■ Problem requirements:
Please rewrite the child protection text, starting at the words "A part of building" and stopping after "effects of child abuse.", with "celebrates" changed to "observes".

■ Text segment:
— BEGIN —

A part of building a child safe culture the College also celebrates Queensland Child Protection Week as a means to raise awareness of all issues connected with child protection and the effects of child abuse.
Child Protection is Everyone’s Business
Why is it important to speak with your son about safety? It is the responsibility of adults to protect children and ensure they are kept safe from harm; child abuse is never the fault of the child. The more awareness and information our parents and caregivers have about child safety and child abuse, increases the prevention of abuse and of unsafe circumstances. Children have the right to feel safe. Parents and caregivers must ensure protection against the most common forms of child abuse. There are many myths and facts about child abuse however children are really good at giving signals and telling the truth even if they don’t overtly tell you what is happening. You should always report child abuse so it is important you know how to recognise child abuse, what to do if you suspect child abuse is occurring and how to report child abuse. As a proactive measure to prevent child abuse it is important to educate your son about protective behaviours from an early age in order to keep your son safe.

— END —

Recorded data:
— BEGIN —

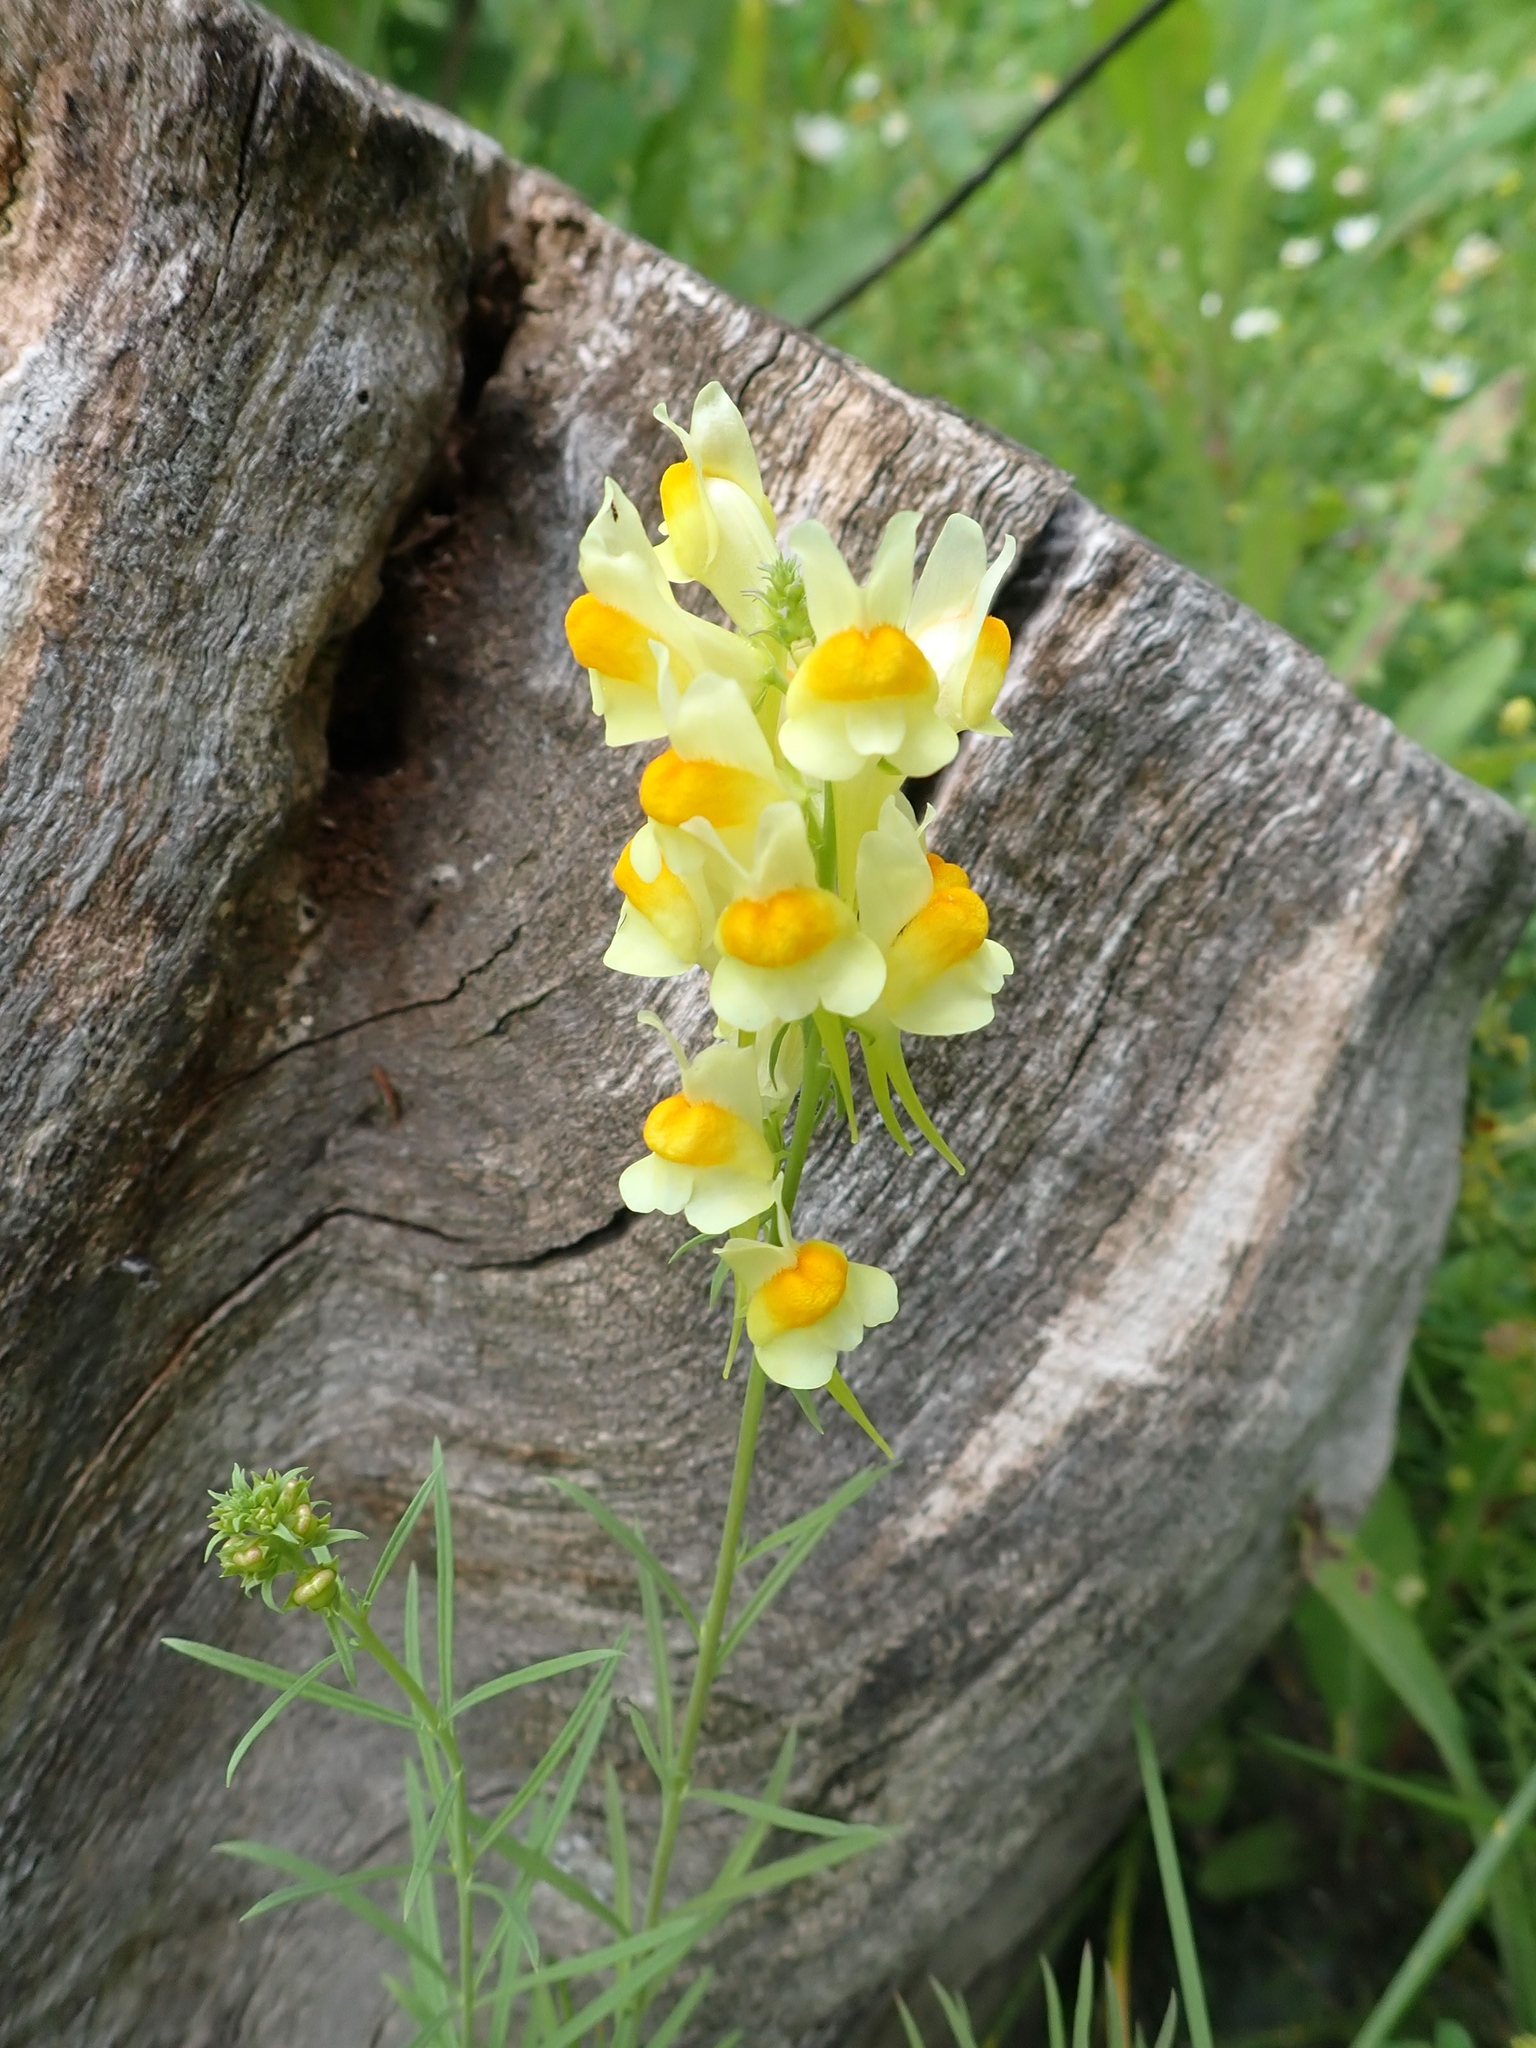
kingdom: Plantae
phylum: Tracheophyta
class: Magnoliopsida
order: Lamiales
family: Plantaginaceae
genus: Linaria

— END —

■ Solution below:
A part of building a child safe culture the College also observes Queensland Child Protection Week as a means to raise awareness of all issues connected with child protection and the effects of child abuse.